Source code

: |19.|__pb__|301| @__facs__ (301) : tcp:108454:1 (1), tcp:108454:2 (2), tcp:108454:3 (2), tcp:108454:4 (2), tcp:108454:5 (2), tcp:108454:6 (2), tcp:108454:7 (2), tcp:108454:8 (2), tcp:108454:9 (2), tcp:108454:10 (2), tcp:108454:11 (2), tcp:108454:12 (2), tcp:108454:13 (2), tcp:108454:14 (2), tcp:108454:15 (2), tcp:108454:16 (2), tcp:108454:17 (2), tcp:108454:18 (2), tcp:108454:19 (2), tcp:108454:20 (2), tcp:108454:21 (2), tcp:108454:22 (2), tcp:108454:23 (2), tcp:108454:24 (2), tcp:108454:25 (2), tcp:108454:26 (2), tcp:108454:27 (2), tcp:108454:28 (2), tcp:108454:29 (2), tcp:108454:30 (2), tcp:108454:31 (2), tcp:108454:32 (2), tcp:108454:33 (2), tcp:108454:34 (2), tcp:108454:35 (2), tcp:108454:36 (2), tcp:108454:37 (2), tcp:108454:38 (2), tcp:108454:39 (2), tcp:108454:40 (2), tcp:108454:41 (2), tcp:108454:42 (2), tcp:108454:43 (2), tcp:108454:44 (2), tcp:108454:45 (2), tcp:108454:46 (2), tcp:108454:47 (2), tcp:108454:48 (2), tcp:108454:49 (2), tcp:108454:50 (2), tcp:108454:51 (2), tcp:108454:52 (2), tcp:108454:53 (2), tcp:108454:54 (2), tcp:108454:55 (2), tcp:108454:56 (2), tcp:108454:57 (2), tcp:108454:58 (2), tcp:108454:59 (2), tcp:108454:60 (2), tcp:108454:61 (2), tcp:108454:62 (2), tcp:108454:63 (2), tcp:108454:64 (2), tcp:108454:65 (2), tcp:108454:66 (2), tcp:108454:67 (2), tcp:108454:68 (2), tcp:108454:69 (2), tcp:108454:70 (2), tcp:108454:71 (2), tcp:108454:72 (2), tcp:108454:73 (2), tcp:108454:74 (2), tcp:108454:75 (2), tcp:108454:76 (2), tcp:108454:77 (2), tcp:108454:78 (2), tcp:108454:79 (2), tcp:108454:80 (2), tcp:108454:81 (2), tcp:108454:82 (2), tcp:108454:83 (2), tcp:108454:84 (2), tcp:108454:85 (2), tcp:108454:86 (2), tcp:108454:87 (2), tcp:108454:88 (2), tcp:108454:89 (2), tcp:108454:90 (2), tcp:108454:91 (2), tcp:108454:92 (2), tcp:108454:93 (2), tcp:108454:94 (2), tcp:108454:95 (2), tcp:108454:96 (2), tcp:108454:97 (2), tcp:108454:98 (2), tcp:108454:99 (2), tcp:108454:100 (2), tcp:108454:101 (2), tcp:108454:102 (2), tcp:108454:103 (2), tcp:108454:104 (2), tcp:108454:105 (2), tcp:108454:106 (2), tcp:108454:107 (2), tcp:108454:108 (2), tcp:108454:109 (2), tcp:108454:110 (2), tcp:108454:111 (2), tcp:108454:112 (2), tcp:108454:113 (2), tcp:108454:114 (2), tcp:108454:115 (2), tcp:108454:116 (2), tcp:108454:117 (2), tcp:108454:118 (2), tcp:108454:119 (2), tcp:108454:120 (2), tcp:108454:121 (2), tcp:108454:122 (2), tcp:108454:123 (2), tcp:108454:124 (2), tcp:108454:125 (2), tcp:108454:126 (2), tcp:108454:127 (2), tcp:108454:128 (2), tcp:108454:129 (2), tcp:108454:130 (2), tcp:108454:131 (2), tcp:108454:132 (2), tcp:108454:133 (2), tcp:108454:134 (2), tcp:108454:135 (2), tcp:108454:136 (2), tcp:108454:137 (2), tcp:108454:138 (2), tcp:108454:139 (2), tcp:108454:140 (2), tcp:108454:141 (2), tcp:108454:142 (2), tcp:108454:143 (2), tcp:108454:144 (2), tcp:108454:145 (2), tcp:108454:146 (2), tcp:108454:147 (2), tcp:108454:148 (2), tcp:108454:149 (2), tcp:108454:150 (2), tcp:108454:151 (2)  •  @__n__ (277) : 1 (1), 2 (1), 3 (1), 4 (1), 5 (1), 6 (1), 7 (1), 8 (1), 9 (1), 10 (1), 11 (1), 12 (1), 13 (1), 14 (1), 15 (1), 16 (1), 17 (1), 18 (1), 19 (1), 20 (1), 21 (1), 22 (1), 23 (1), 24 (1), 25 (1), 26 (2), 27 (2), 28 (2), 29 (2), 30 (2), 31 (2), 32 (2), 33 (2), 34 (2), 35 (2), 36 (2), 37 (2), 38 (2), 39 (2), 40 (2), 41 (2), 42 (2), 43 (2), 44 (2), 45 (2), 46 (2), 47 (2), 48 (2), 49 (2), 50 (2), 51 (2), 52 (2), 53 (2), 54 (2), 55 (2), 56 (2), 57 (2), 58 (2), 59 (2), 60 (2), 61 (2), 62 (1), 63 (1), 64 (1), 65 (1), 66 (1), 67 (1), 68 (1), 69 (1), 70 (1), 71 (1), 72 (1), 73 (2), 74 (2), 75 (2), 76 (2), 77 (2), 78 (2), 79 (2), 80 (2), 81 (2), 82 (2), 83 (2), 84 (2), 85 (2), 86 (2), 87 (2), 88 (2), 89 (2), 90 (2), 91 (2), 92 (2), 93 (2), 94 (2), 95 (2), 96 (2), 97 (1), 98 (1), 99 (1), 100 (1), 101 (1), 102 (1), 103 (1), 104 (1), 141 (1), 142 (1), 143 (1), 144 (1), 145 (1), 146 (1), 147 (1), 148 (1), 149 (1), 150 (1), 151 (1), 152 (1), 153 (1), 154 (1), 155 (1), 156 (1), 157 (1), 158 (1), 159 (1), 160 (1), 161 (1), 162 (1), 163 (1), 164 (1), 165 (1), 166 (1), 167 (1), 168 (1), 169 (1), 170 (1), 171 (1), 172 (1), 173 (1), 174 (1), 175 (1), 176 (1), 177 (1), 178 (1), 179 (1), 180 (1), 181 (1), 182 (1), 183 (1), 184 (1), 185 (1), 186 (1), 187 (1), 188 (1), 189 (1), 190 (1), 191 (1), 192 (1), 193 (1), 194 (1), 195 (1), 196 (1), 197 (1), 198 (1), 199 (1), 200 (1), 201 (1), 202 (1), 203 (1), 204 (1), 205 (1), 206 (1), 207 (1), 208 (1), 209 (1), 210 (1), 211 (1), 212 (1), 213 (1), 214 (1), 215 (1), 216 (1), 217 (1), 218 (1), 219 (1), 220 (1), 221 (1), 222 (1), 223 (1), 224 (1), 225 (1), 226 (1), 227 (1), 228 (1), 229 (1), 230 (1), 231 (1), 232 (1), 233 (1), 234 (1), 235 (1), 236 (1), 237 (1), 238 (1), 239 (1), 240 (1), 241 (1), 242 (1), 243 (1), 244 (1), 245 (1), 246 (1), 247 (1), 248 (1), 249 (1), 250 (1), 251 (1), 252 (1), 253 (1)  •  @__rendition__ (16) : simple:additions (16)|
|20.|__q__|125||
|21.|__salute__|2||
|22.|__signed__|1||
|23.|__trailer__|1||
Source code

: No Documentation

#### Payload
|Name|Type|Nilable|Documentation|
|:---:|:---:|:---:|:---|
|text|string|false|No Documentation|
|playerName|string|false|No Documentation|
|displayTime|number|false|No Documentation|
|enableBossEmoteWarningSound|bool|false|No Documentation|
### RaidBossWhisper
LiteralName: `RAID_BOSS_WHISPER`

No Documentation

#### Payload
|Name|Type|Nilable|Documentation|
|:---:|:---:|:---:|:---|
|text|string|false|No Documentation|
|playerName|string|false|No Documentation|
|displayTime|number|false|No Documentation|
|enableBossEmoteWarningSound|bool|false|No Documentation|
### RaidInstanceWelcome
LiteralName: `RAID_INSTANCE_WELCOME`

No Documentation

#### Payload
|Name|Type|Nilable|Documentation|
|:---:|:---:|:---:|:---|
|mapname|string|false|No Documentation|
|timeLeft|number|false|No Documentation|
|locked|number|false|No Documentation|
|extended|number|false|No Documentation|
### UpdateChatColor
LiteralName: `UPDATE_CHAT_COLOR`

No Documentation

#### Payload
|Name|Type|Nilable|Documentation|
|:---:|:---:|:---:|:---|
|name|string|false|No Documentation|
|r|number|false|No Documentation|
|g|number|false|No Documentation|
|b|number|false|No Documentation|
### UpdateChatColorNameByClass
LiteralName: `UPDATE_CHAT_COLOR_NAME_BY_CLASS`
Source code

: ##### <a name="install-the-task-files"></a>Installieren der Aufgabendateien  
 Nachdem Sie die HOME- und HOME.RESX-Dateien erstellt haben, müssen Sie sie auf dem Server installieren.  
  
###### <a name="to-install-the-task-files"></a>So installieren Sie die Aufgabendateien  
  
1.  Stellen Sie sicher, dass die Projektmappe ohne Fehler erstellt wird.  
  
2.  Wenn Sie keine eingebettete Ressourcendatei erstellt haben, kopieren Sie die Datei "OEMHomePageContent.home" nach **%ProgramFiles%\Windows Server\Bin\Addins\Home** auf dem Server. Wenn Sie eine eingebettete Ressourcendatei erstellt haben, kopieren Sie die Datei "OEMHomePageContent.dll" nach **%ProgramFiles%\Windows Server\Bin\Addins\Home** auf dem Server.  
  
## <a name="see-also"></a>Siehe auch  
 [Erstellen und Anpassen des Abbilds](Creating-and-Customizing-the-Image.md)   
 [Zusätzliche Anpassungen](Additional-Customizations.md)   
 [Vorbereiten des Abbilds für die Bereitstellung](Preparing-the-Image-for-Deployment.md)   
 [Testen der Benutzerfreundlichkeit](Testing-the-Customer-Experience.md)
- - -
# [JOB ITEM]
Without adding anything, say how many lines in the listing above include the string "task".

# [EXERCISE OUTPUT]
2